# [Your goal]
Please duplicate every line of the listing below exactly as it appears, but leave out the pictures.

----------

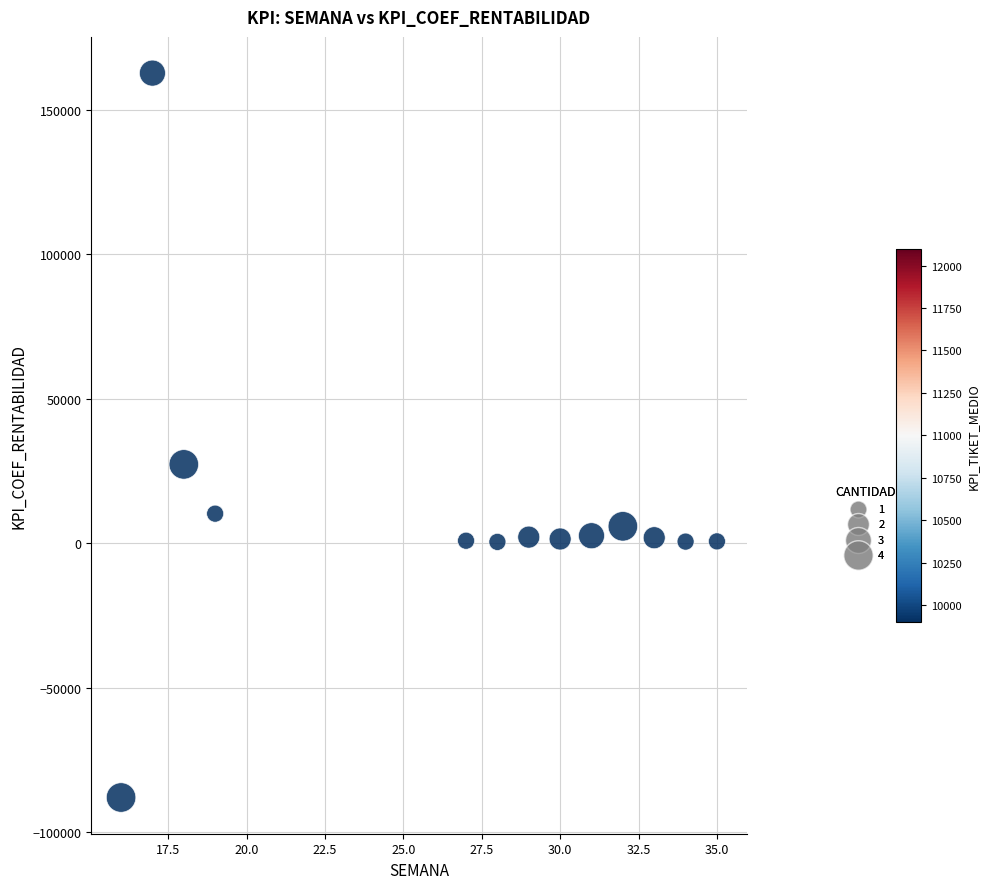

What Y value in the scatter plot is closest to 37343?

27278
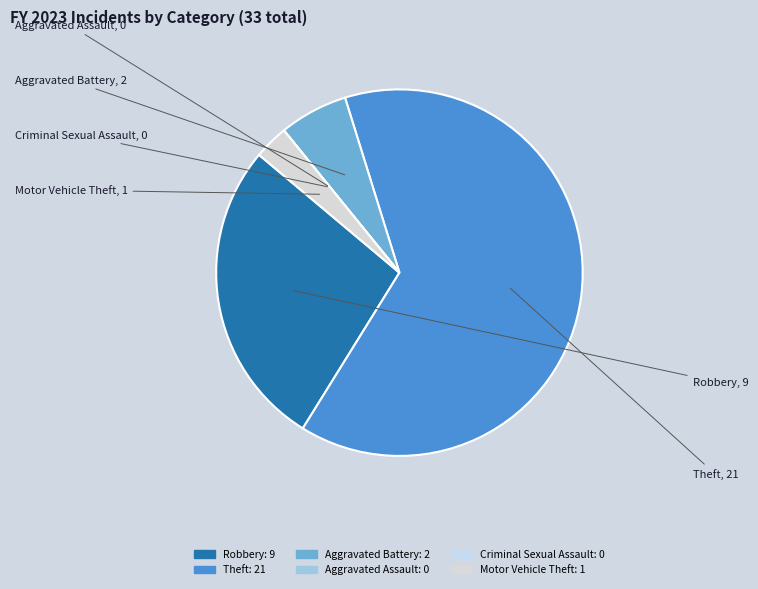

The Aggravated Battery slice represents 20% of the pie. True or false?

False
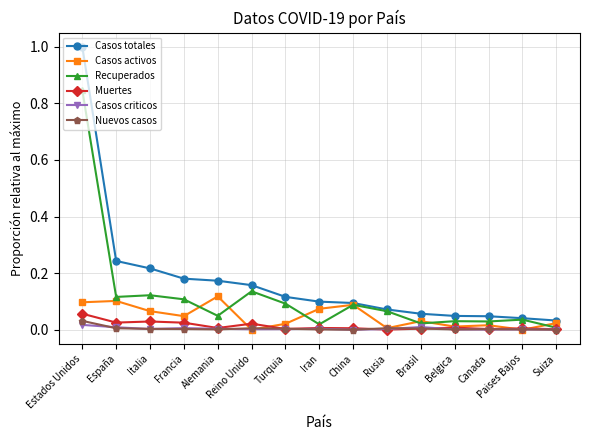

True or false: Nuevos casos and Casos totales cross at least once.

False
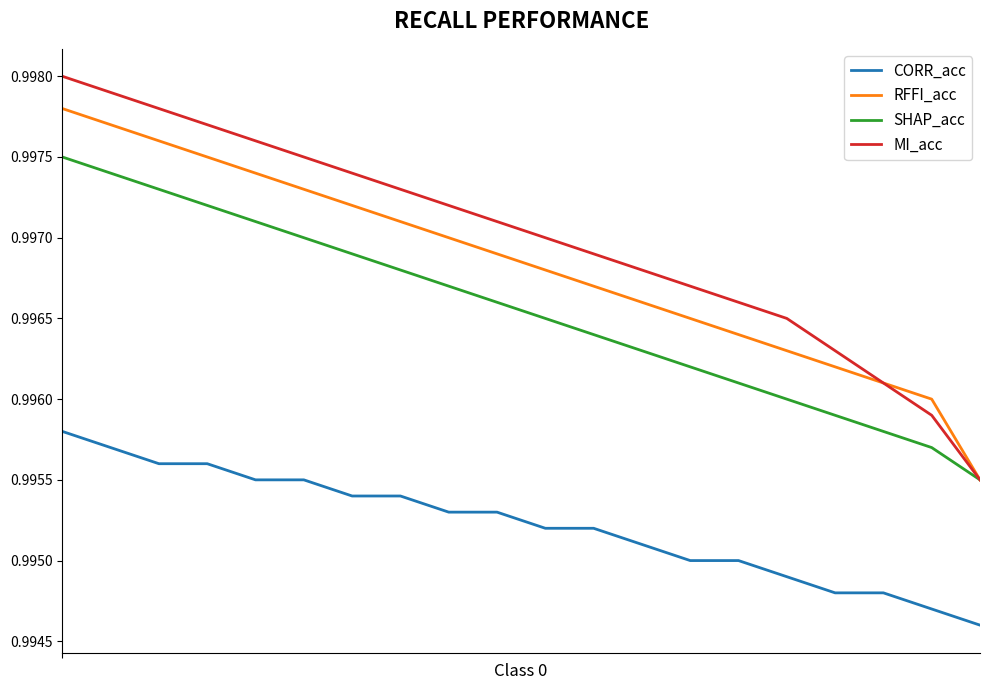

Which series has the largest range (max minus min)?

MI_acc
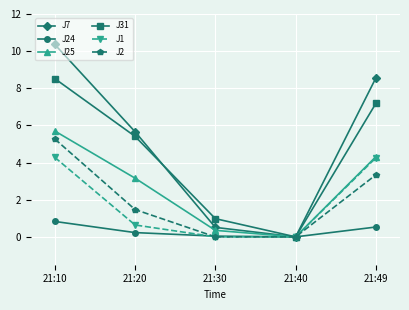

List the labels in order of J25 value, smallest first.

21:40, 21:30, 21:20, 21:49, 21:10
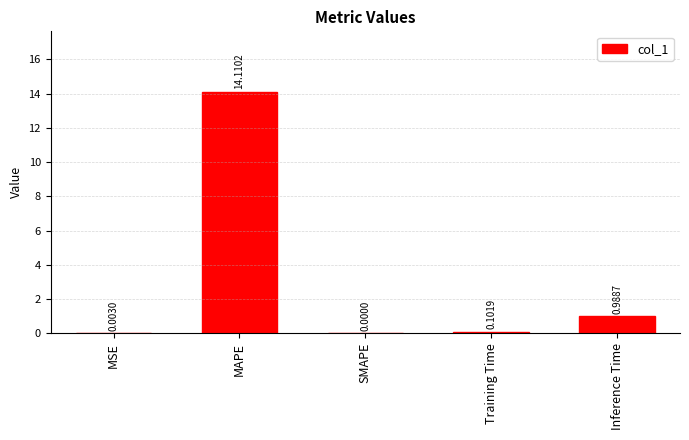

At which label is the value closest to 7?

Inference Time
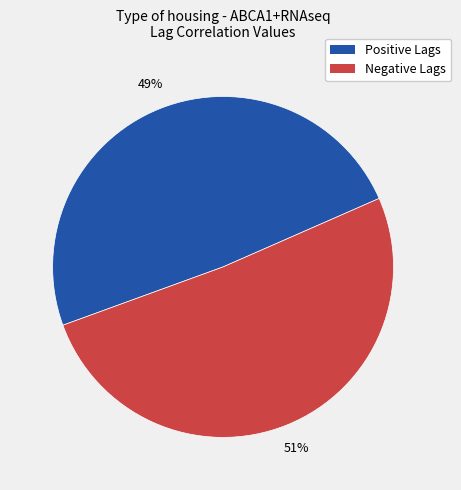

To the nearest percent, what is the difference between the largest and smallest slice percentages?

2%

----------

# [Finished exercise]
What Y value in the scatter plot is closest to 37343?

27278

The Aggravated Battery slice represents 20% of the pie. True or false?

False

True or false: Nuevos casos and Casos totales cross at least once.

False

Which series has the largest range (max minus min)?

MI_acc

List the labels in order of J25 value, smallest first.

21:40, 21:30, 21:20, 21:49, 21:10

At which label is the value closest to 7?

Inference Time

To the nearest percent, what is the difference between the largest and smallest slice percentages?

2%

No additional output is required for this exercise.